# imac G5 and Wannadoo



## paulehw (Jan 11, 2005)

I would be grateful if any one knows how to connect the above. Wannadoo tell me you can connect but that they do not support the connection. They have given me the settings but ask for a PPPoA when I only have a PPPoE (Whatever that is!) Can anyone help?

I have purchased a wireless DSL modem which gets recognised but I cant get it to link.

Paul


----------



## MSM Hobbes (Apr 23, 2004)

Paul, first welcome! And sorry for not responding sooner. But, I'm not that familiar w/ Wannadoo. But, I think that the problem is that Wannadoo, as you say, needs PPPoA, but you evidently only have PPPoE. I believe that the prob may be w/ your modem.

Do you mind if I ask where you are located? US, UK, Europe? I would wager that the latter, but I'm not that much of betting man, esp. at this hour of the day... 

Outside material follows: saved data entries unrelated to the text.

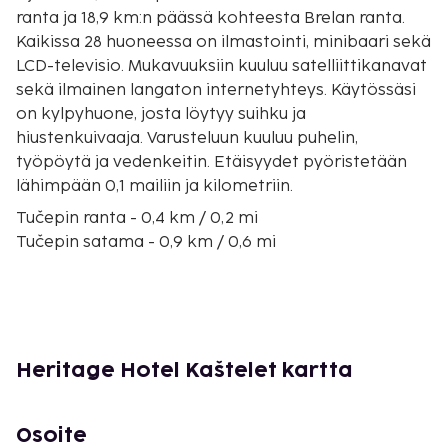
ranta ja 18,9 km:n päässä kohteesta Brelan ranta.
Kaikissa 28 huoneessa on ilmastointi, minibaari sekä
LCD-televisio. Mukavuuksiin kuuluu satelliittikanavat
sekä ilmainen langaton internetyhteys. Käytössäsi
on kylpyhuone, josta löytyy suihku ja
hiustenkuivaaja. Varusteluun kuuluu puhelin,
työpöytä ja vedenkeitin. Etäisyydet pyöristetään
lähimpään 0,1 mailiin ja kilometriin.
Tučepin ranta - 0,4 km / 0,2 mi
Tučepin satama - 0,9 km / 0,6 mi
Podgoran satama - 3,8 km / 2,3 mi
Makarskan rantakatu - 3,9 km / 2,4 mi
Biokovon luonnonpuiston ja taivaskävelyn
pääsisäänkäynti - 4,1 km / 2,5 mi
Fransiskaaniluostari - 4,1 km / 2,6 mi
Heritage Hotel Kaštelet kartta
Simpukkamuseo - 4,1 km / 2,6 mi
Biokovon luonnonpuisto - 4,2 km / 2,6 mi
Podgoran ranta - 4,2 km / 2,6 mi
Osoite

Some refs that you might want to check out:
http://www.dslreports.com/
and
http://home.swiftdsl.com.au/~speed/misc/index.php?content=2
Instructions from this point on apply to pre-4.2 firmware, if your modem has 4.2 or later firmware, replace the ppp command with pppoa and the pppoa interface with pppoa_pppoa. For example, to detach the interface in 4.2 firmware, type pppoa ifdetach intf=pppoa_pppoa instead of ppp ifdetach intf=pppoa.
and
http://www.practicallynetworked.com/sharing/dsl.htm
PPPoE: If you have a DSL connection, chances are you'll need to wrestle with PPPoE as part of your sharing setup process. Go to this page for more info.
PPPoA: You may be one of the lucky few whose BSP uses this protocol. If you're also using a 3Com Dual Link ADSL modem, then you'll definitely want to read Brian Barrera's story! There are only a few routers that will handle this protocol. The 2Wire 1500C & CW are two of them. [Thnx Eric!]
and
http://www.carricksolutions.com/pppoe/
Point to Point Protocol over Ethernet is a proposal specifying how a host personal computer (PC) interacts with a broadband modem (i.e. xDSL, cable, wireless, etc) to achieve access to the growing number of High speed data networks. Relying on two widely accepted standards, Ethernet and the point-to-point protocol (PPP), the PPPoE implementation requires virtually no more knowledge on the part of the end user other than that required for standard Dial up Internet access. In addition, PPPoE requires no major changes in the operational model for Internet Service Providers (ISPs) and carriers. [this paragraph seems contradictory to your delima tho'! ]
and
http://www.carricksolutions.com/pppoe/macosxpppoe.php
1. How do I configure PPPoE is OS X, 10.1, and 10.2? 
2. How do you set the PPPoE options in OS X & 10.1? 
3. How do I adjust the MTU value in OS X PPPoE?
and
http://www.speedtouch.com/pdf/510/st510_white.pdf
and
http://compnetworking.about.com/od/internetaccessbestuses/l/aa080501a.htm
PPPoE stands for Point-to-Point Protocol over Ethernet. PPPoE has become a favorite technology of broadband Internet service providers, who use it to save time and money. DSL and cable modem subscribers, on the other hand, have reason to be less enthusiastic about PPPoE.
and, if you feel quite robust about your code writing... 
http://sandra.firenze.net/pppoa-driver-user-guide.html

Hope at least one of these sources can help ya...


----------



## paulehw (Jan 11, 2005)

Firstly, in answer to your question, I am in the UK and, secondly, many thanks for your response. I will give the links and your suggestions a shot and let you know the outcome.

I have a speedtouch r330 and have downloaded sum drivers from their site but still no joy! The unit is flashing that it is not installed properly. I purchased another [wireless] router (the details escape me at present) under the advice of Wannadoo and while this connects it does not seem to want to communicate!

I will let you know the outcome shortly!

Again, many thanks for the detailed response.


----------